▶ ACTIVITY
Return, without anything added, the lines from the one containing "외부 소스 코드의 렉시컬 환경, 즉 상위 스코프를 가리킨다." through the end of the entries below, exactly as written.
*** EXERCISE MATERIAL
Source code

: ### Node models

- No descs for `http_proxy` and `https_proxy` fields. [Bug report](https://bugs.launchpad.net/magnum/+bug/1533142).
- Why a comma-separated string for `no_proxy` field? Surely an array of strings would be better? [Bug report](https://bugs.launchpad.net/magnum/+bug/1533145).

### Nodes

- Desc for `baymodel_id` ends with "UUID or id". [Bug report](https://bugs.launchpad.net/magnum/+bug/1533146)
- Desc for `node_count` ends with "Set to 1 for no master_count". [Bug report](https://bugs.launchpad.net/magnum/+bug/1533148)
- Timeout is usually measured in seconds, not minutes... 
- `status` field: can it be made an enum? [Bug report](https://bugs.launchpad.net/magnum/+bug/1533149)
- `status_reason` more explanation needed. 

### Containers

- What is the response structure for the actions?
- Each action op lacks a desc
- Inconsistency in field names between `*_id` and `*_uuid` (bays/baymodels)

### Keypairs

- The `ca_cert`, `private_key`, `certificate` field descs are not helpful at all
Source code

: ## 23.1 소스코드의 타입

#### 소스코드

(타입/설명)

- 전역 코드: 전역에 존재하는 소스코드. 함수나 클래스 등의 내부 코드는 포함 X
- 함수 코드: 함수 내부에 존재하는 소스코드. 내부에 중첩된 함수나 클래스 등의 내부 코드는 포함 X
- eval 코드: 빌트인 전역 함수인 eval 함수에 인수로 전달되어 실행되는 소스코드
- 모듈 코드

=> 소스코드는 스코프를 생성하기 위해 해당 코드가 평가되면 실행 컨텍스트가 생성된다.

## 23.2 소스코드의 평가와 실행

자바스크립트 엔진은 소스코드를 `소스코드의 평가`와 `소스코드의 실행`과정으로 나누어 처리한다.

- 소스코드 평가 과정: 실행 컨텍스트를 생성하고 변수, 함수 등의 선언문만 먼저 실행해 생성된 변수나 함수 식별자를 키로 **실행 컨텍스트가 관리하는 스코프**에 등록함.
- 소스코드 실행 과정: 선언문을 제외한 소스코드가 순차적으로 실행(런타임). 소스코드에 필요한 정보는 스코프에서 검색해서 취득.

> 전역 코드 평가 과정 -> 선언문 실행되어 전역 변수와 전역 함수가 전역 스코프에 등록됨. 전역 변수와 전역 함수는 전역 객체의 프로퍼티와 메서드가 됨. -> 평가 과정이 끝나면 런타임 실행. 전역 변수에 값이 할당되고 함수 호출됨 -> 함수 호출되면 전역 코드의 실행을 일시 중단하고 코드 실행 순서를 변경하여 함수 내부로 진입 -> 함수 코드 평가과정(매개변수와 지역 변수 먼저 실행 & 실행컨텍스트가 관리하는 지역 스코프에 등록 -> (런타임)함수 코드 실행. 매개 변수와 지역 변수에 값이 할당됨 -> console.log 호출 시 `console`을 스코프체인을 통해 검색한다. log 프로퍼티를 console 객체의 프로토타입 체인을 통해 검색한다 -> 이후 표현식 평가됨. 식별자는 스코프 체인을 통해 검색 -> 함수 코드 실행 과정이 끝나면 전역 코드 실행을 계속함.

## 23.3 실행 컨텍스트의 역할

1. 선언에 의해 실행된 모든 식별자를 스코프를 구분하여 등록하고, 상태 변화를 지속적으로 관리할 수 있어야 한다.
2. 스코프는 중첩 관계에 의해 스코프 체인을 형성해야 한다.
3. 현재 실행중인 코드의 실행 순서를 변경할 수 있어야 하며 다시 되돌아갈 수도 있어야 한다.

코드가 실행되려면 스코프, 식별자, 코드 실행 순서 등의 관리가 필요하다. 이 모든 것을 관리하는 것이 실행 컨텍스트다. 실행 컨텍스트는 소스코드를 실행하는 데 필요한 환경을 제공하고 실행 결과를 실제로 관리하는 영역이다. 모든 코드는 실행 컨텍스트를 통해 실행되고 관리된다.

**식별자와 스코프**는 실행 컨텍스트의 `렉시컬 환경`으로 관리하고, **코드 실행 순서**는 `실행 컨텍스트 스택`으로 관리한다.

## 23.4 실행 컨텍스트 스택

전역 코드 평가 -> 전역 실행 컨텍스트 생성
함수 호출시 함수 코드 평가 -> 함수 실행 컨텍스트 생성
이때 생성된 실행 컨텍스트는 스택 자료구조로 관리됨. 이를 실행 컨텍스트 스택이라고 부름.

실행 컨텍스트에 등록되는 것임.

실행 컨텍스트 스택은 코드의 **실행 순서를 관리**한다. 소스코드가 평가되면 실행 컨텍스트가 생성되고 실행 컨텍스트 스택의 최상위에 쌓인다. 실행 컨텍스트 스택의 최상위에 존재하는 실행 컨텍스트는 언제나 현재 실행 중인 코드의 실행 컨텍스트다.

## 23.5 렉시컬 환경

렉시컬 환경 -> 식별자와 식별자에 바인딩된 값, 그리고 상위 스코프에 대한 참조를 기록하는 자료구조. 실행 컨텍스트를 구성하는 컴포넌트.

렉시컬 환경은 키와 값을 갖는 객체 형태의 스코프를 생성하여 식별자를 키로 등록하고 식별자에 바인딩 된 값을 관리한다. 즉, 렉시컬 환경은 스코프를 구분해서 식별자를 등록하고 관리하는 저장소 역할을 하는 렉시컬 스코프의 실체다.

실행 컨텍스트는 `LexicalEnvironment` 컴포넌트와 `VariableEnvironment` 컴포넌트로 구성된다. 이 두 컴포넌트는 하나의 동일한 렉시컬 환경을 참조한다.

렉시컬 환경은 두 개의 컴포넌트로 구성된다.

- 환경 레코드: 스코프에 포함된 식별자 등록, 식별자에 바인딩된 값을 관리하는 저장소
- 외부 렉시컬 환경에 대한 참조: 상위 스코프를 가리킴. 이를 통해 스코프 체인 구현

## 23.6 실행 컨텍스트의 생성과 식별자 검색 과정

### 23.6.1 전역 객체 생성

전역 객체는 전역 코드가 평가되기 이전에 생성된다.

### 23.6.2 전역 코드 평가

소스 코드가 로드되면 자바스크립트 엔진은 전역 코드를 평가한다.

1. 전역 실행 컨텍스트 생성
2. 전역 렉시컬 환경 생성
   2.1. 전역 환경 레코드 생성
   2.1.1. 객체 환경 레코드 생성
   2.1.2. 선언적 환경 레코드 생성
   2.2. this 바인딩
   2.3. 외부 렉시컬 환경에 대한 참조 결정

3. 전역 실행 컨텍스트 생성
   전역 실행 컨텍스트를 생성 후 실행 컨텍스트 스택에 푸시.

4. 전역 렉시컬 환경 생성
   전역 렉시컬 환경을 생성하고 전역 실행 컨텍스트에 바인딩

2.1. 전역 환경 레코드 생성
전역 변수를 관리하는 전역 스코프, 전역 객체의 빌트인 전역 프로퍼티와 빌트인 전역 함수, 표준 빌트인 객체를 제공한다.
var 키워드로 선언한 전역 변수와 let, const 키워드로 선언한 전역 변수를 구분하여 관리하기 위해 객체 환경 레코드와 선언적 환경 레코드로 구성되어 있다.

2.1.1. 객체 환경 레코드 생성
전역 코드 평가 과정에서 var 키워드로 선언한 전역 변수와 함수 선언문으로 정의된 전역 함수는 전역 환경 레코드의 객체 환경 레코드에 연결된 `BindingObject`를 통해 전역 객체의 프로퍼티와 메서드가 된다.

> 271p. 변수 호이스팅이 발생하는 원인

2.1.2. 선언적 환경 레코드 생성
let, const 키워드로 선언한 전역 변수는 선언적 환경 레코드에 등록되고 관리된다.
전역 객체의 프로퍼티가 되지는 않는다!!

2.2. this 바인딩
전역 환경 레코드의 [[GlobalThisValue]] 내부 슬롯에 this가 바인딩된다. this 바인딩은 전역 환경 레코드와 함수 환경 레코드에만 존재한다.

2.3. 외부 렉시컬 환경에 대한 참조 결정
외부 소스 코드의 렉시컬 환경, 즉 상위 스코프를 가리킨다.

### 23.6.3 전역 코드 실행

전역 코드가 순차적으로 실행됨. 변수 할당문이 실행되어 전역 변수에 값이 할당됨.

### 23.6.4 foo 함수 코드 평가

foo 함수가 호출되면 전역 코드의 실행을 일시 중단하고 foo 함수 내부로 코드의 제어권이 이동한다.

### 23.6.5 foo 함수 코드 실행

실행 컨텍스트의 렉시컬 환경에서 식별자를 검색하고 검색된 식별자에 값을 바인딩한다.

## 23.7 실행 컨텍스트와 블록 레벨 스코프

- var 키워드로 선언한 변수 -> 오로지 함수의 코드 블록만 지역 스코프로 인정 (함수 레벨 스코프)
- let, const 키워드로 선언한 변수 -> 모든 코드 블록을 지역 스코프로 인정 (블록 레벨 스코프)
******
▶ SOLUTION TO THIS EXERCISE
외부 소스 코드의 렉시컬 환경, 즉 상위 스코프를 가리킨다.

### 23.6.3 전역 코드 실행

전역 코드가 순차적으로 실행됨. 변수 할당문이 실행되어 전역 변수에 값이 할당됨.

### 23.6.4 foo 함수 코드 평가

foo 함수가 호출되면 전역 코드의 실행을 일시 중단하고 foo 함수 내부로 코드의 제어권이 이동한다.

### 23.6.5 foo 함수 코드 실행

실행 컨텍스트의 렉시컬 환경에서 식별자를 검색하고 검색된 식별자에 값을 바인딩한다.

## 23.7 실행 컨텍스트와 블록 레벨 스코프

- var 키워드로 선언한 변수 -> 오로지 함수의 코드 블록만 지역 스코프로 인정 (함수 레벨 스코프)
- let, const 키워드로 선언한 변수 -> 모든 코드 블록을 지역 스코프로 인정 (블록 레벨 스코프)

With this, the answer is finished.